I am trying to argue that if I have $n$ numbers, and I sample $cp\log p$ numbers of them, then find the 4 quartiles of them $S_1, S_2, S_3, S_4$, then use them to the estimate the real quartiles $Q_1, Q_2, Q_3, Q_4$, then each quartile will have at most $\frac{n}{3}$ elements with a high probability . I am trying to use Chernoff Inequality but I am stuck, any help?

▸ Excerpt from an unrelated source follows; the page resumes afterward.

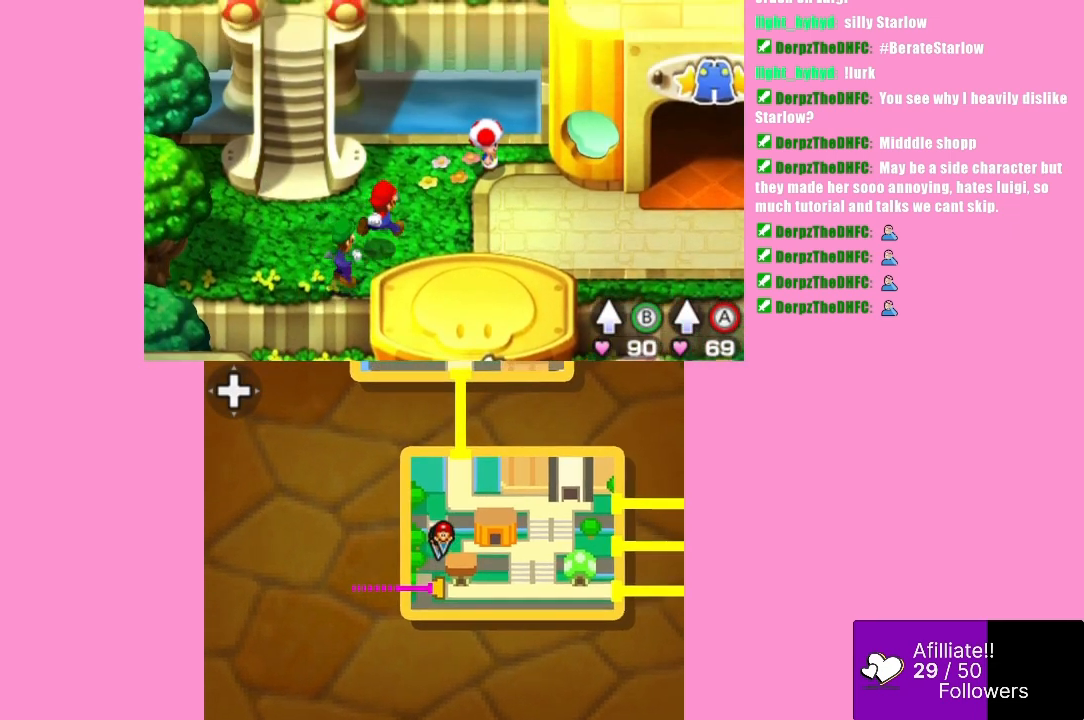
{"buttons": [], "left_stick": "right", "events": [[33, "left_stick", "right"]]}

• What's this about $cp \log(p)$? And then what's $n$?
– Ian
Dec 6, 2017 at 15:10
• @Ian They are other constants in the problem, but I removed them because they are irrelevant here Dec 6, 2017 at 15:12
• OK fair enough but then what is $n$? It seems that it isn't the sample size.
– Ian
Dec 6, 2017 at 15:14
• @Ian Sorry, copied the question incorrectly, The quartile must have at most n/3 elements, with high probability, not 5n/4! Dec 6, 2017 at 15:20
• This was a fun problem to play with, I hope my hint helps you.
– Ian
Dec 6, 2017 at 16:04

Hint:

Assume the CDF $F$ is continuous (so all quantiles exist in the strict sense). It's actually sufficient to assume that all quartiles exist in the strict sense (i.e. $1/4,1/2,3/4$ are all in the range of $F$). If they don't then you need to be more careful about discreteness issues.

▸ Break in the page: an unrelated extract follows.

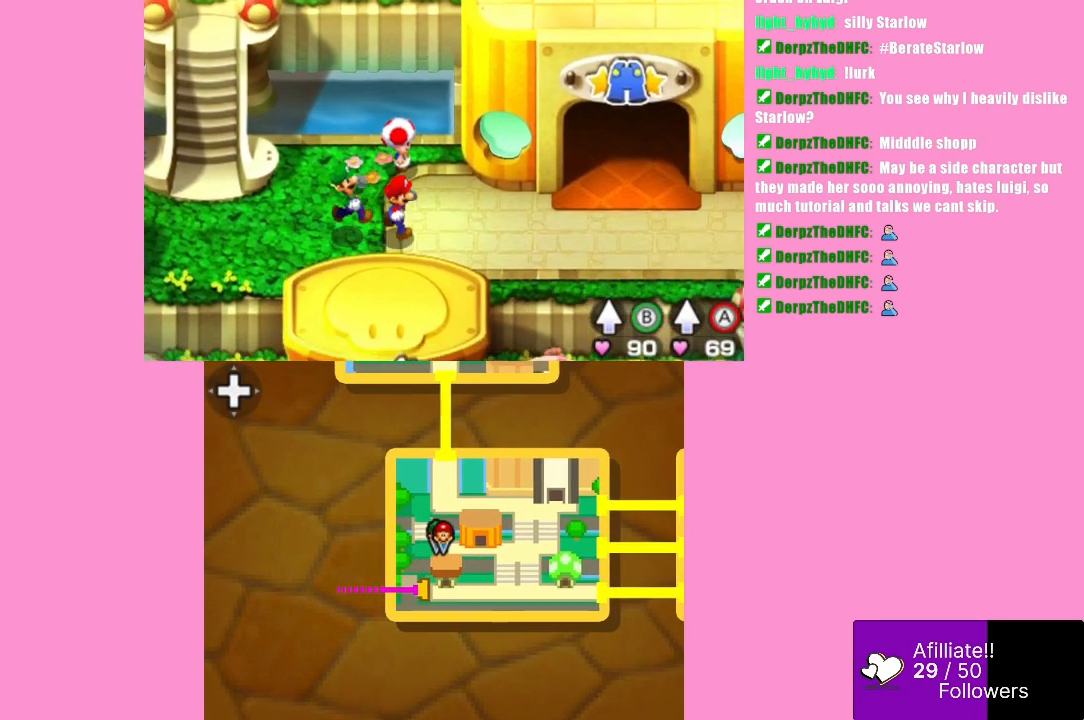
{"buttons": [], "left_stick": "right", "events": []}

Anyway, you want a way to estimate the probability that there exists $k \in \{ 1,2,3,4 \}$ such that the number of elements of the sample in $(Q_{k-1},Q_k]$ exceeds $n/3$, where $Q_0=-\infty$.

The distribution of the number of elements of the sample lying in $(Q_{k-1},Q_k)$ for a fixed $k$ is Binomial(n,1/4). Call that $X_k$. The $X_k$ are not independent because they are constrained to sum to $n$, but they are independent upon conditioning on that event. That is, the joint PMF is of the form

$$p_{(X_1,X_2,X_3,X_4)}(x_1,x_2,x_3,x_4)=\begin{cases} Z^{-1} \prod_{i=1}^4 p_X(x_i) & x_i \in \{ 0,1,\dots,n \},\sum_{i=1}^4 x_i=n \\ 0 & \text{otherwise} \end{cases}$$

where $Z$ is a normalization constant (a physicist might call it a "partition function") and $p_X$ is the Binomial(n,1/4) PMF.

You are left with some inclusion-exclusion problem to handle. The choice of $n/3$ conveniently ensures that the relevant triple and quadruple intersections are empty, so

$$P(\exists k : X_k>n/3)=\sum_k P(X_k>n/3)-\sum_{j<k} P(X_j>n/3,X_k>n/3).$$

So you need to know the joint distribution of the pairs $(X_j,X_k)$ in order to complete the problem. Of course, for each sum, all the summands in that sum are the same number, so this is of the form

$$4p-6q$$

for some $p,q$ that you need to find. $p$ is easy enough to find, it is just $1-F_X(n/3)$ where $F_X$ is the Binomial(n,1/4) CDF. Finding $q$ will require you to think about the joint PMF I gave above a little bit.